Penguatan dipengaruhi data nonfarm payrolls AS Desember 2025 yang lebih rendah dari perkiraan, tercatat 50 ribu dibanding ekspektasi 73 ribu, meski tingkat pengangguran turun menjadi 4,4 persen. Kondisi ini meningkatkan ekspektasi penurunan suku bunga acuan The Fed, namun indikasi ekonomi AS tetap relatif kuat.
Pelaku pasar domestik juga mencermati perkembangan geopolitik, aksi korporasi emiten, serta data ekonomi lokal, termasuk retail sales. Sementara itu, bursa saham regional Asia juga menunjukkan penguatan: Nikkei +1,61%, Shanghai +0,22%, Hang Seng +0,24%, dan Strait Times +0,52%.
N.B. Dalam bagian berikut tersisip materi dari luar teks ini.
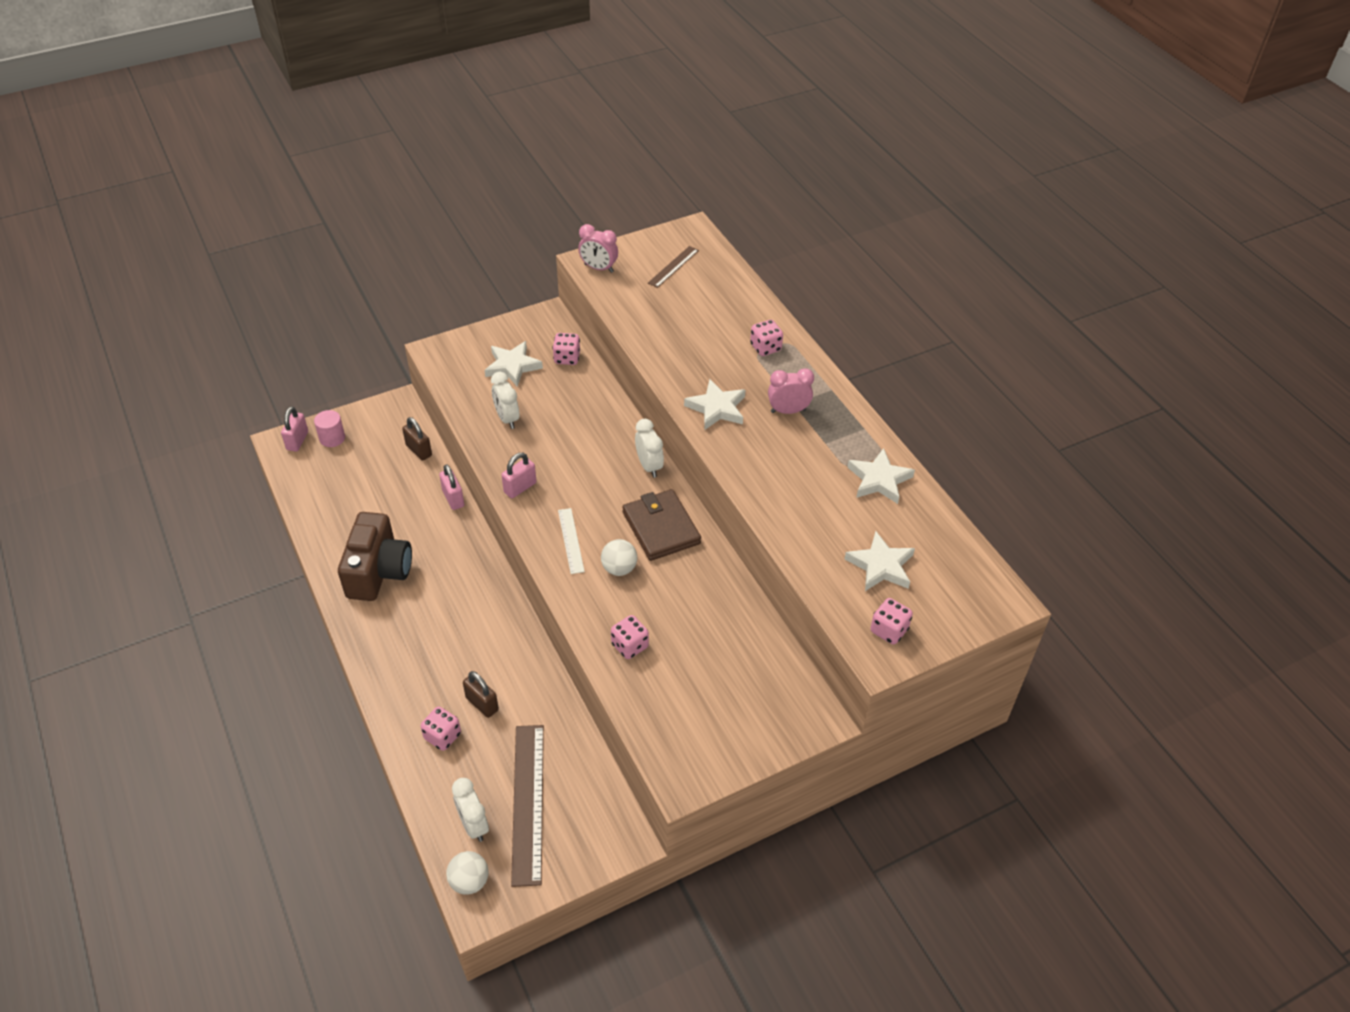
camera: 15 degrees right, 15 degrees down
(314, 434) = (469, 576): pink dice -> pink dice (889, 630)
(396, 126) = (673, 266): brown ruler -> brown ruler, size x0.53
Bursa saham Eropa dan AS pada Jumat (9/1) sebelumnya juga ditutup menguat, termasuk Euro Stoxx 50 +0,77%, FTSE 100 +0,80%, DAX +0,53%, CAC +1,44%, Dow Jones +0,48%, S&P 500 +0,65%, dan Nasdaq +1,02%. IHSG diperkirakan berkonsolidasi di kisaran 8.860–9.000 pada pekan ini selama tidak menembus level 9.000.